'for everyone that dies, someone new is born' photo (c) 2011, Tim Snell - license:

Every Friday my syndicated column appears in a bunch of newspapers in southeastern Ontario and Saskatchewan. Here’s this week’s! It’s bad in Canada; but this situation is even worse in the United States, since university costs so much more there (no idea why).

As a card-carrying fuddy duddy, I can rattle off a multitude of reasons why our culture is going downhill. And chief among them is technology. We text at the dinner table instead of talking. We play video games and lose out on relationships. We find our community on Facebook rather than in real life.

And yet as much as I bemoan the downsides of technology, I’m a tech fan and a tech addict myself.

When my grandfather was 67 he had a massive stroke that paralyzed his left side. For the next twenty-five years my mother and my aunts were constantly trying to drum up things this once active man could do to amuse himself as he sat in his nursing home. And one thing Grandpa loved to do was read.

Unfortunately, holding a book and turning a page when you only have one hand is awfully difficult. And reading is also difficult when you have major glaucoma. To make matters worse, large print books are extremely bulky, thus compounding that hard-to-turn-the-page problem.

He died about a decade ago now, so he did not live long enough to see the absolute miracle that Steve Jobs created in the iPad. Certainly it’s wonderful for keeping toddlers entertained in doctor’s offices, or for looking at pictures or browsing the internet. But when I think of what joy he could have gotten out of it by allowing him to read easily, I tear up. Turn the page by swishing across that screen. Make the print bigger automatically by moving your fingers. It would have enhanced his quality of life so substantially.

Do you know what else has the capacity to enhance grandparents’ quality of life? Skype. Even if you live across the country, you can watch grandkids grow. You can even read bedtime stories! I met one set of grandparents who were “baby-sitting” remotely. Their grandkids were 10 and 12 and could be home alone, but their dad was deployed and their mom worked long hours. So the grandparents would talk to the kids before they went to school, helping them with last minute homework and telling them what to pack for lunch. And they’d check in as soon as they got home, debriefing on their day. It made mom feel more secure, too.
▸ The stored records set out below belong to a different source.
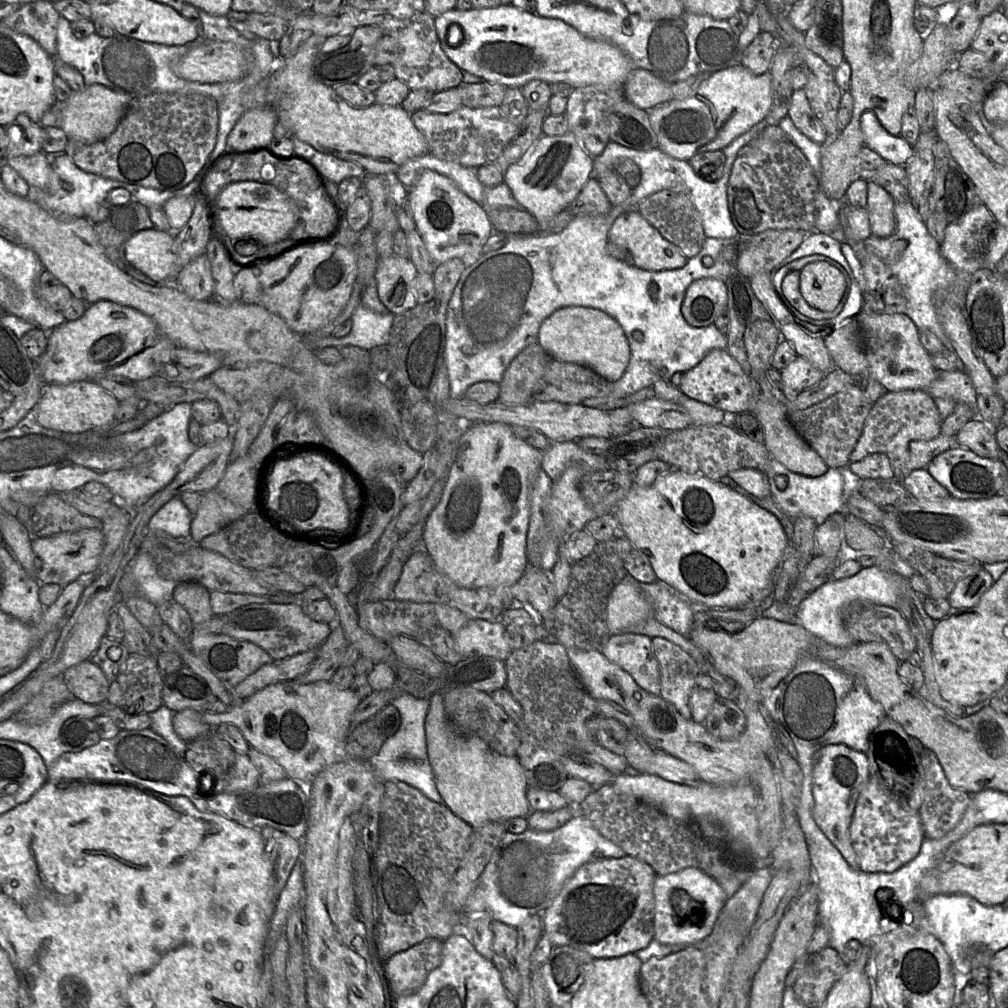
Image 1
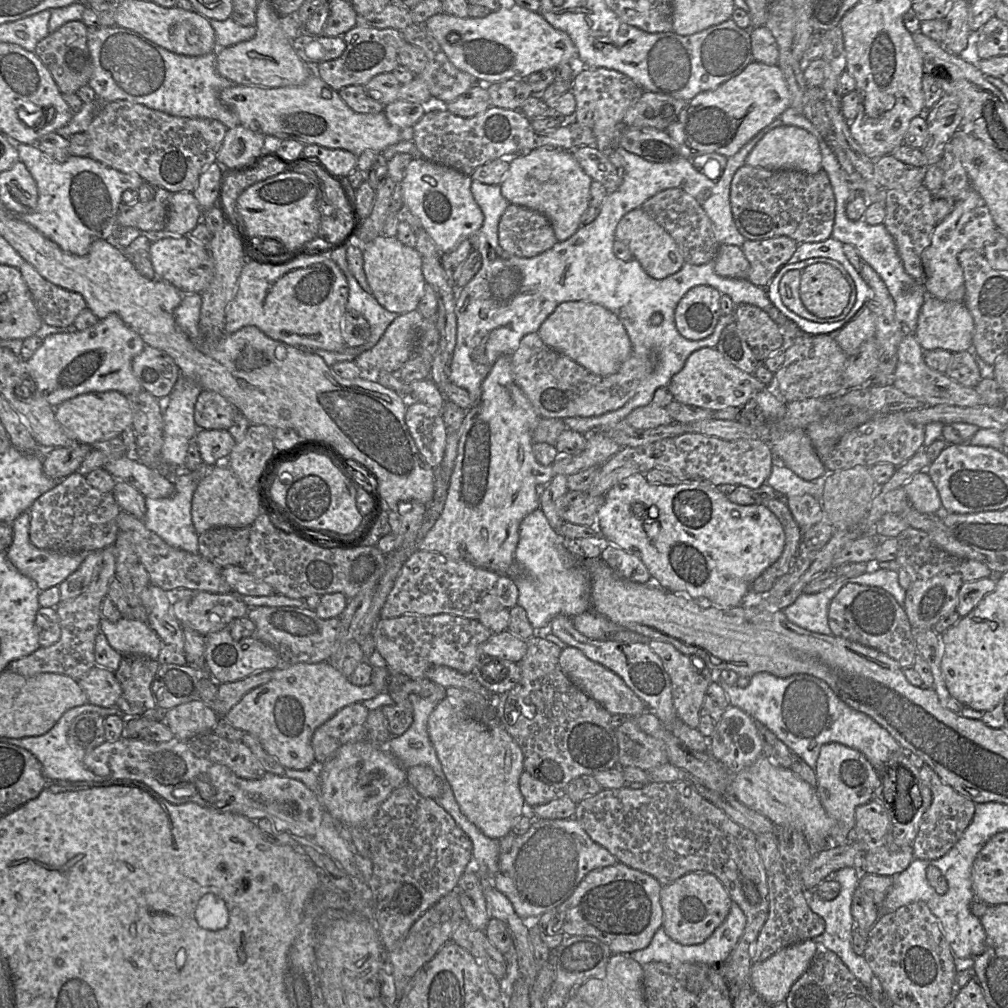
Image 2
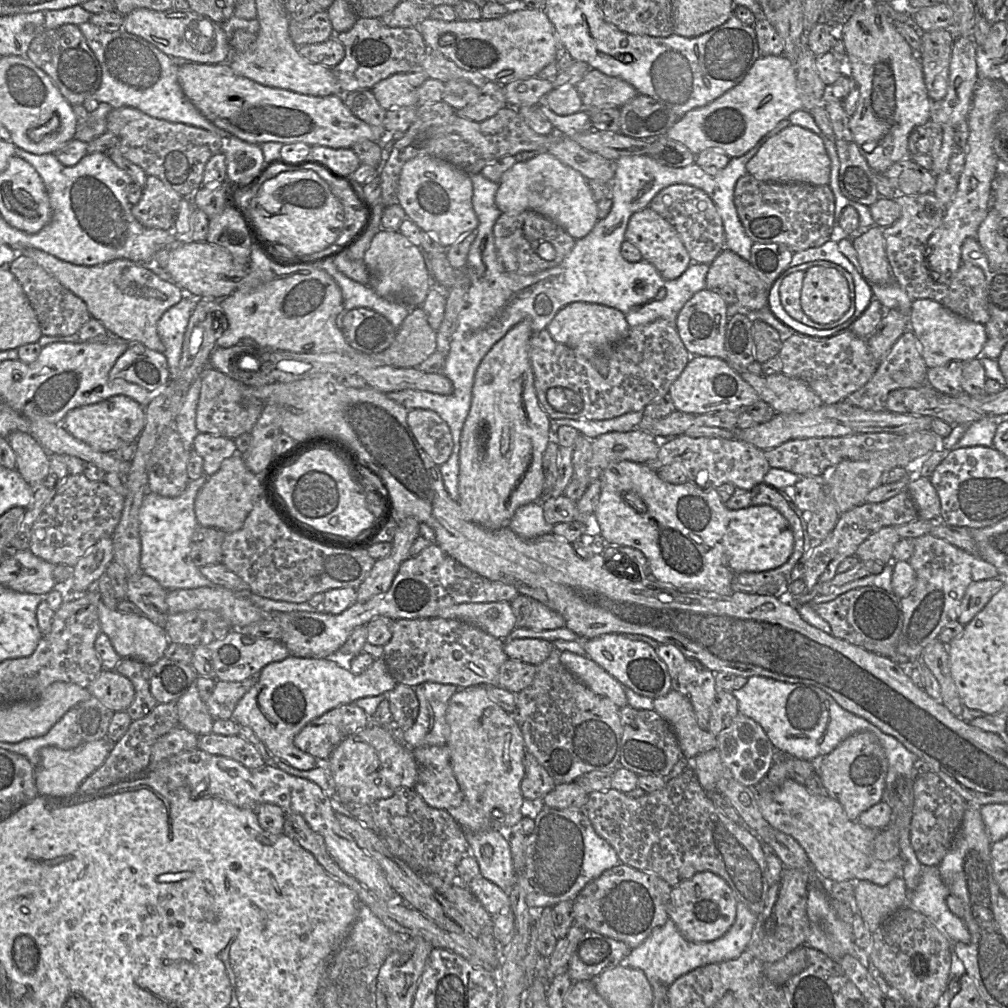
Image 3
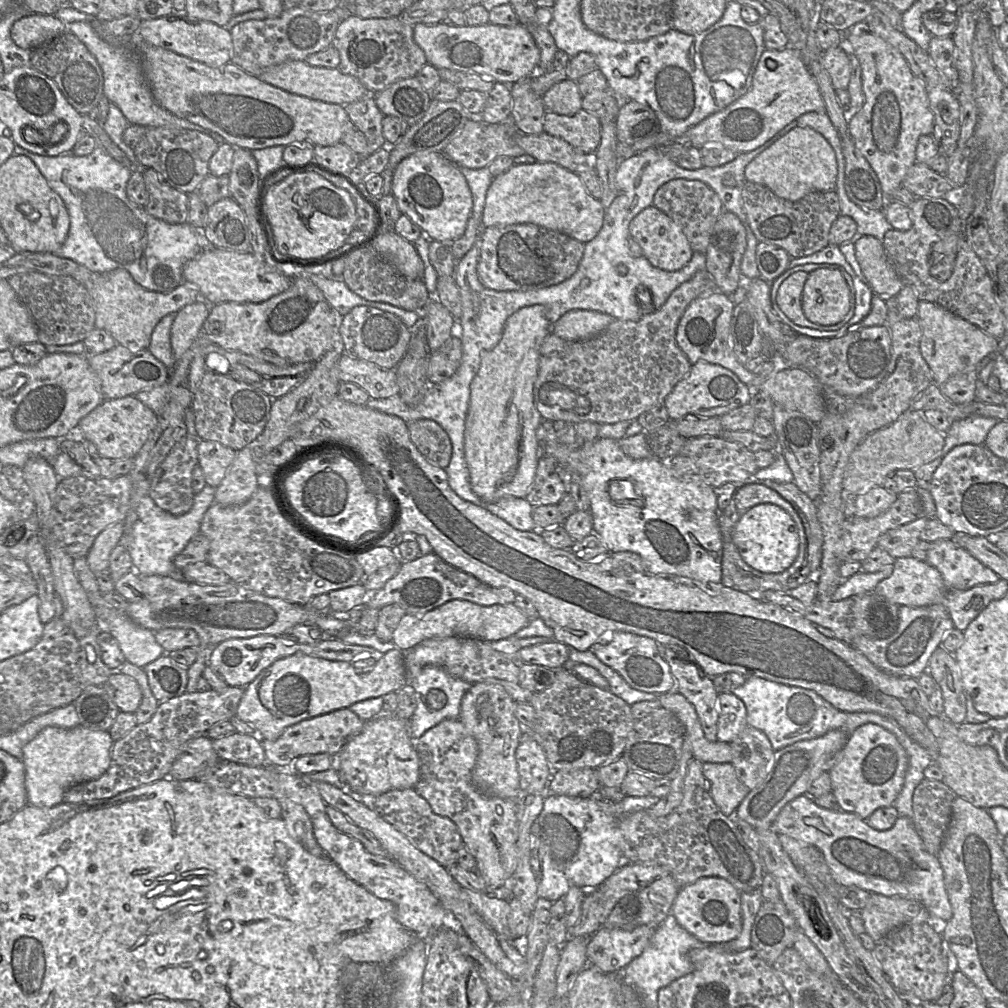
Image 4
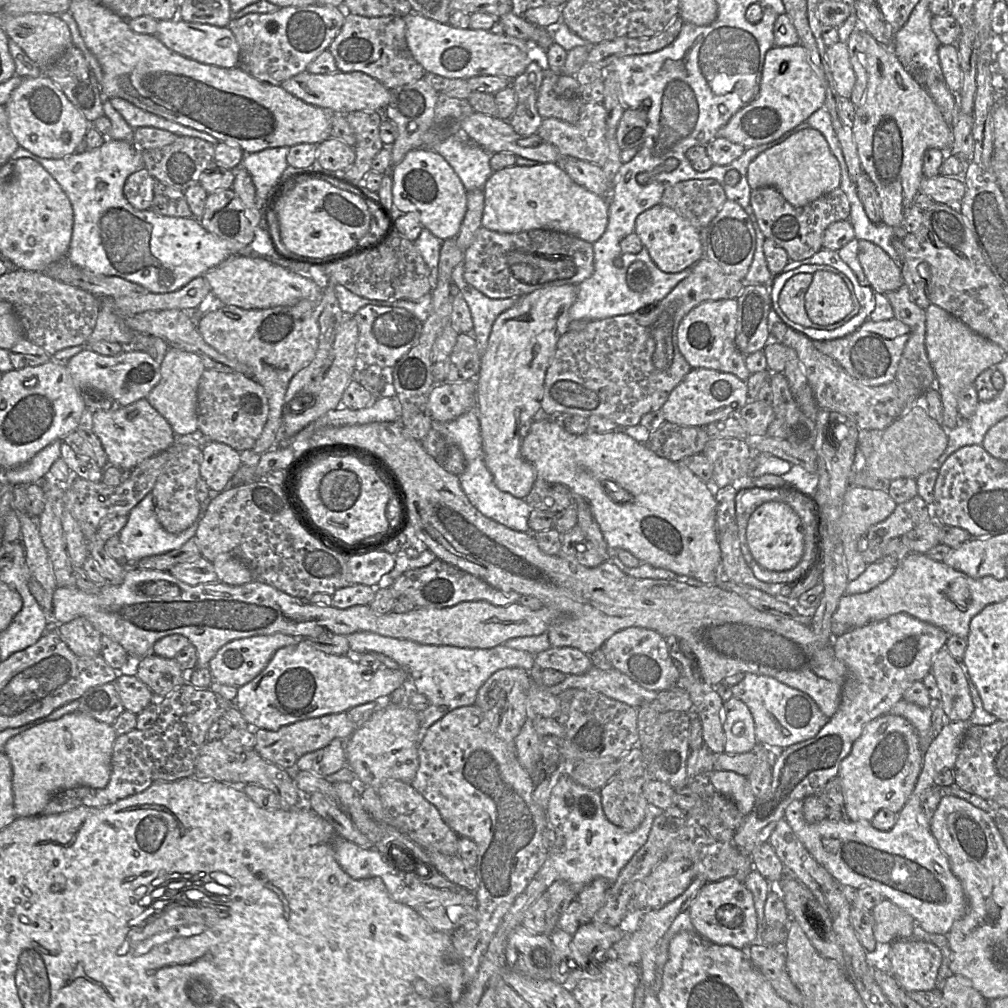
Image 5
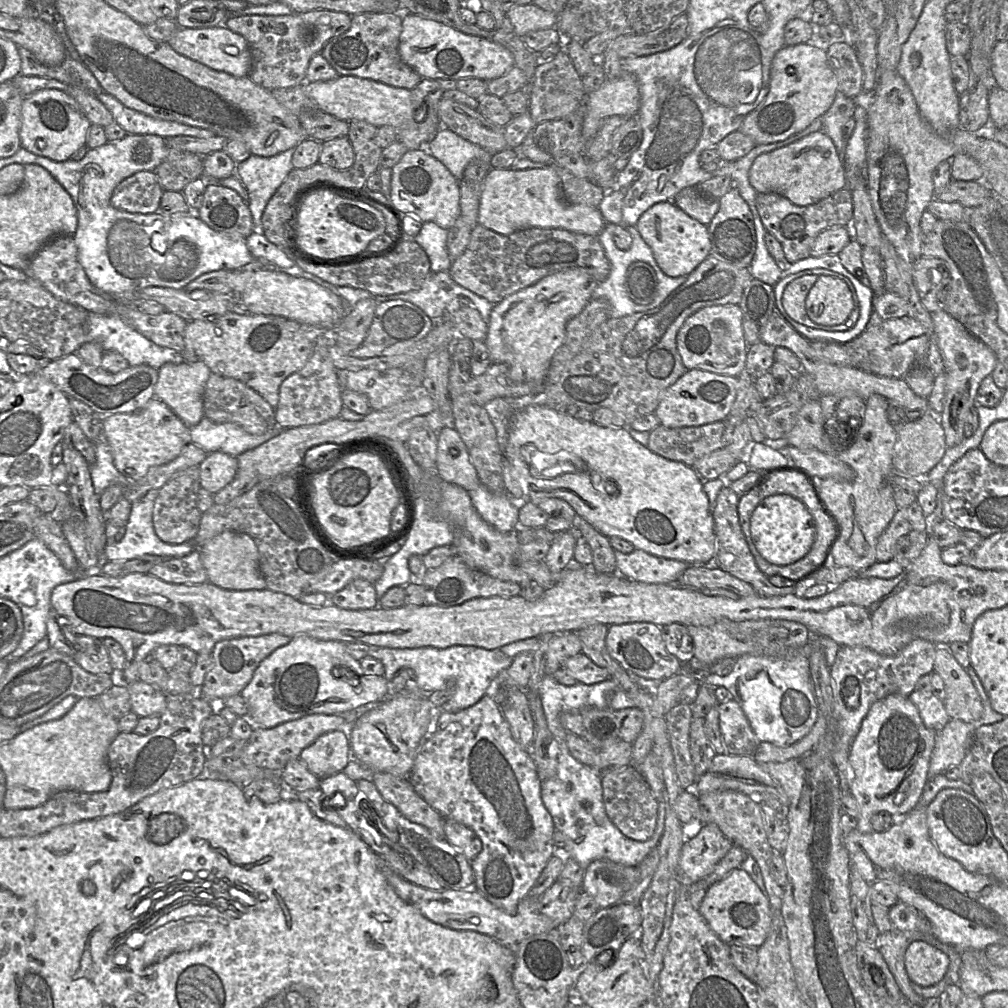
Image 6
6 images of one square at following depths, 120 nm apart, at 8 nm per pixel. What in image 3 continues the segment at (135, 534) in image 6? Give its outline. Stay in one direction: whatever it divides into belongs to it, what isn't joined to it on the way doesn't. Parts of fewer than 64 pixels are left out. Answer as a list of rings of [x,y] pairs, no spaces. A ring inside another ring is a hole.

Skype helps our armed forces personnel stay connected to those they’ve left behind at home, too. My girls even find that they’re able to keep close with friends from other cities because of Skype calls. When I was a teen and I met a friend at camp, or at a conference, I may have bonded with them, but the relationship was very short-lived. Phone calls were too expensive and letters were a pain. But today, the majority of my kids’ Facebook and Skype connections don’t even live near here.

One of Facebook’s biggest benefits to me is keeping up with friends and family who have moved away. Indeed, I often feel closer to more distant relatives I’ve “friended” on Facebook than I do to closer relatives who aren’t on the network. With Facebook I can easily keep up with their news, see pictures of their kids growing, and hear about their joys and sorrows and even quirky senses of humour.

Back in the 1980s, Bell began an advertising campaign calling on people to “reach out and touch someone” through phone calls. Today we really can, and it’s all through the internet. Yes, we need to guard against technology encroaching on our real life, but technology itself is not the enemy. And I, personally, would not turn back the clock to the days of rotary dial party lines and bulky, large-print books for anything.